Libraries were said to be important, they have to be easy to use and fit in well with the language. Rebol has built-in support for TCP, FTP, HTTP, NNTP, POP, SMTP, etc.

It has also been ported to umpteen different platforms as well.

And yet despite all these advantages, all cited by the article as necessary to make a langauge popular, hardly anyone has heard of it.

I think the problem of making a language successful has more to do with its "familiarity" than anything else. Java was successful because it looked like C++. C++ was successful because it looked like C. C was successful because it was basically a high-level assembler. Each was successful by building on what was familiar.

Unfortunately, functional paradigms are not familiar because they are not taught. I have a degree in Computational Science, but only discovered the significance of FP relatively recently, 14 years after I graduated. And if there is no guarantee that even a graduate will be familiar with these concepts, what are the chances of the large number of programmers with only a limited higher education?

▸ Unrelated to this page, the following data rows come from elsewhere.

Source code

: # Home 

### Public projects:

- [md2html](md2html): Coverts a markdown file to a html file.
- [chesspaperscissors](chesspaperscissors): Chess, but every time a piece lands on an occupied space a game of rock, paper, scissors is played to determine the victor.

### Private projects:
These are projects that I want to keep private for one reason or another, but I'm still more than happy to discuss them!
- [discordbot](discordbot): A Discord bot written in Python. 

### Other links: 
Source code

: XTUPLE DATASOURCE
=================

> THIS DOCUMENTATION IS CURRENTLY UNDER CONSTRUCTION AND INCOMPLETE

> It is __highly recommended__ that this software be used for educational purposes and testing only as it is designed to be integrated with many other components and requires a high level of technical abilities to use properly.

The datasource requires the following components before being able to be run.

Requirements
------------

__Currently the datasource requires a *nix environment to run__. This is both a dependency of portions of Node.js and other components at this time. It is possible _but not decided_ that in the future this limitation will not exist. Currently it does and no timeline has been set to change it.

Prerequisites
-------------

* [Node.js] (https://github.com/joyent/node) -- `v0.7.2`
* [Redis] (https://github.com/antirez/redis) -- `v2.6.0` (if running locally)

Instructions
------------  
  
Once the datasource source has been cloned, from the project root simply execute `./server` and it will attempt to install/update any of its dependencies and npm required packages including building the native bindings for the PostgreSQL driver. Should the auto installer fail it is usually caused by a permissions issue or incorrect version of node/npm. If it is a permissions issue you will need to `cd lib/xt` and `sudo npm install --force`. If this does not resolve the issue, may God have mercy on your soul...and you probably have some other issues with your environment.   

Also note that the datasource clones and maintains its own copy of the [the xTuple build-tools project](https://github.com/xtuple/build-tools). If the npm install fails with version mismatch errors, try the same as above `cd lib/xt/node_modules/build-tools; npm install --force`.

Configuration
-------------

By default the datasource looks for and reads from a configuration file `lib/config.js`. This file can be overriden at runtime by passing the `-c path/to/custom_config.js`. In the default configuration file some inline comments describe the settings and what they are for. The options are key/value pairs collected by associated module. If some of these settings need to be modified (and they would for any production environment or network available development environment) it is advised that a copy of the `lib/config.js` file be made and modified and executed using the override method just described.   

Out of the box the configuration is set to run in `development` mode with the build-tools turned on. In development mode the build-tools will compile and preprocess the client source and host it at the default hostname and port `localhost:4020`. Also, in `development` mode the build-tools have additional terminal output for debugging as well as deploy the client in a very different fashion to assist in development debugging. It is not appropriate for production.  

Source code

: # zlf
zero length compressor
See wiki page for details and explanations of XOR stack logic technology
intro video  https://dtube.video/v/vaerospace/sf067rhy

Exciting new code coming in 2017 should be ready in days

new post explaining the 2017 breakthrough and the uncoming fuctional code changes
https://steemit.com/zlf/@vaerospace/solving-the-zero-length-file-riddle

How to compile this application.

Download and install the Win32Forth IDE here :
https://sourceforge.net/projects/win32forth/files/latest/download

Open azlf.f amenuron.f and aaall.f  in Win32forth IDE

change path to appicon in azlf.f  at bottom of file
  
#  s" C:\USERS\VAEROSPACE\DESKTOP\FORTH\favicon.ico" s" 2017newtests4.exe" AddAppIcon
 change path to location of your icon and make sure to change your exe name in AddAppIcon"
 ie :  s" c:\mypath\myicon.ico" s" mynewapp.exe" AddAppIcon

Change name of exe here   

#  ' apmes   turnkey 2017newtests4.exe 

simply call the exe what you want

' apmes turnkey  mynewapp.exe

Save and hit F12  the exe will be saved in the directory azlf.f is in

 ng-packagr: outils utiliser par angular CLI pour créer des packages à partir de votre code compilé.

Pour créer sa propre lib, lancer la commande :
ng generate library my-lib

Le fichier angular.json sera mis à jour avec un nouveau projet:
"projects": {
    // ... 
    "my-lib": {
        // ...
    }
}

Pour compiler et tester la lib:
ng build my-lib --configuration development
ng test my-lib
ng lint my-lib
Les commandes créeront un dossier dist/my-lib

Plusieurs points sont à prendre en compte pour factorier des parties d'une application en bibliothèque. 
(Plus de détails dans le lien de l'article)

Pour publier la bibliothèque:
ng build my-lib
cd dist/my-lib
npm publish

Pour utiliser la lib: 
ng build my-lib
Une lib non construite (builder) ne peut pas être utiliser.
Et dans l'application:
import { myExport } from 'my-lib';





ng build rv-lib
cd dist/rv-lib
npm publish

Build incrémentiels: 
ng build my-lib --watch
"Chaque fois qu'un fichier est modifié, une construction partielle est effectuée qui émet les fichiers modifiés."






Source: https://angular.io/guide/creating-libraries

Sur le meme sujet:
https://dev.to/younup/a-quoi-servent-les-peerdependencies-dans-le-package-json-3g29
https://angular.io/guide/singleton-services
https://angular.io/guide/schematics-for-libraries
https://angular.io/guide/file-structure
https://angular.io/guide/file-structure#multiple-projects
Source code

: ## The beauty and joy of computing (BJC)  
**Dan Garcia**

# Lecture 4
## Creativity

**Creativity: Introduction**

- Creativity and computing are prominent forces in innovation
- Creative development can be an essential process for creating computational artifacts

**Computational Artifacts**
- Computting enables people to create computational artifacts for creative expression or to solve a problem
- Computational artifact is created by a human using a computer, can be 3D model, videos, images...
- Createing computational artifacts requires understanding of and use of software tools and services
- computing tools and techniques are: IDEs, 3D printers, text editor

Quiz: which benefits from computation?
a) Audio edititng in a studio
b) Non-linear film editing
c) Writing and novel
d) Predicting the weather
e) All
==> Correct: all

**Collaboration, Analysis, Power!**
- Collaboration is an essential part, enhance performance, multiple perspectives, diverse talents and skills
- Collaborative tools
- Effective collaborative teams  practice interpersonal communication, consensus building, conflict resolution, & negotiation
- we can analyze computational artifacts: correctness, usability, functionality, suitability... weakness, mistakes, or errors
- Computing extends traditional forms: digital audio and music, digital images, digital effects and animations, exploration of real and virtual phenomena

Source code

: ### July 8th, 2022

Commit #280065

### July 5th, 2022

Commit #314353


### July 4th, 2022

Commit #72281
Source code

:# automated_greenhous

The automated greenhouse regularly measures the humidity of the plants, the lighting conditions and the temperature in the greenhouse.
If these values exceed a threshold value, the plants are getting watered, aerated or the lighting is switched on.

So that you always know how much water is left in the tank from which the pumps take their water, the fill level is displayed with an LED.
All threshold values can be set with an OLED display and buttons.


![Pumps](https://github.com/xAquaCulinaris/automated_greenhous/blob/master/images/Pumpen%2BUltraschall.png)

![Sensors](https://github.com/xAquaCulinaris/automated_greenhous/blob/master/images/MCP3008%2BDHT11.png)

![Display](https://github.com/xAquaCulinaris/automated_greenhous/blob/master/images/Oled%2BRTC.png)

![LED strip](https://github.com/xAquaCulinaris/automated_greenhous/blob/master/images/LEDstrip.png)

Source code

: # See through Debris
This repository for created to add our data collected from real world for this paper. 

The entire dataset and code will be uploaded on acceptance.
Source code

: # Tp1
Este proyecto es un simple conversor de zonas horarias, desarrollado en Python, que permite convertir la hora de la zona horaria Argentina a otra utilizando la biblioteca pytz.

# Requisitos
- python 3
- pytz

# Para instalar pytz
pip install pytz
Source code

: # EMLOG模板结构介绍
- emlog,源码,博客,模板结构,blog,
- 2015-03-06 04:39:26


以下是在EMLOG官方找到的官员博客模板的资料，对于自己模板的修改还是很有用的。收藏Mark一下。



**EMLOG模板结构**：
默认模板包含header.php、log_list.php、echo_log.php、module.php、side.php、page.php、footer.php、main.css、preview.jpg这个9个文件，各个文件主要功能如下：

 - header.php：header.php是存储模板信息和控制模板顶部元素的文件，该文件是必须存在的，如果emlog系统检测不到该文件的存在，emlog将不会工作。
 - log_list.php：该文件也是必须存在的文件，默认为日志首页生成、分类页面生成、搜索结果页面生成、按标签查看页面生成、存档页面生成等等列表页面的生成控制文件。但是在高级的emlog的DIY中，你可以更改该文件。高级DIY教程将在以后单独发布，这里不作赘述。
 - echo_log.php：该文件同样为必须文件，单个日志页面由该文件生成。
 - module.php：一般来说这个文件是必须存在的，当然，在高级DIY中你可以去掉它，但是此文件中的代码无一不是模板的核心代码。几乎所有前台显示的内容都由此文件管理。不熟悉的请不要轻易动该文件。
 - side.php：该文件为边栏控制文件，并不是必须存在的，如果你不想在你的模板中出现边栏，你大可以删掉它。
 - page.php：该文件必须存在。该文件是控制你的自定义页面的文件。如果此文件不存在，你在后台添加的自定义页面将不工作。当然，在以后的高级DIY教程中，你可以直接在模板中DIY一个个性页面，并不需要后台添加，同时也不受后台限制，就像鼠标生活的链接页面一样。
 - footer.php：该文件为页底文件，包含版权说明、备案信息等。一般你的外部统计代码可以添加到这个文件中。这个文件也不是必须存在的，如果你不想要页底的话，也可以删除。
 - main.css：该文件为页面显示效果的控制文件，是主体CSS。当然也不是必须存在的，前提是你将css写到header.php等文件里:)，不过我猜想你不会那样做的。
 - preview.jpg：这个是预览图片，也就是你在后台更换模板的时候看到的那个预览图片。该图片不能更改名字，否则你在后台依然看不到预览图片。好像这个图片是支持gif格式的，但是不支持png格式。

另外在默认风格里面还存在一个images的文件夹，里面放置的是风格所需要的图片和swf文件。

Personally, I suspect that ideas like FP will only become popular when it has reached a critical mass of mindshare amongst the programming community, and that that will probably only be achieved by languages like Python in which FP concepts have been "bolted on" rather than being fundamental to the language itself.

pixel - Re: Arc - An Unfinished Dialect of Lisp  blueArrow
12/4/2001; 4:21:35 PM (reads: 2147, responses: 0)
(about rebol) It has also been ported to umpteen different platforms as well.

no open source version? IMO it doesn't help spreading a language (unless the language is pushed by a big corporation of course)

I think the problem of making a language successful has more to do with its "familiarity" than anything else.

Agreed, syntax familiarity especially must not be under-estimated. Using <tt>":"</tt> for the assignment operator may be a little too much for some :)

Talking about this, I've searched a "syntax across languages" document. Since I couldn't find one, I made one (not as complete as i'd like it to be, contributions welcome)

The main purpose is to help making choices for things you don't care much about. In that case, choosing the most commonly used syntax may be a good solution.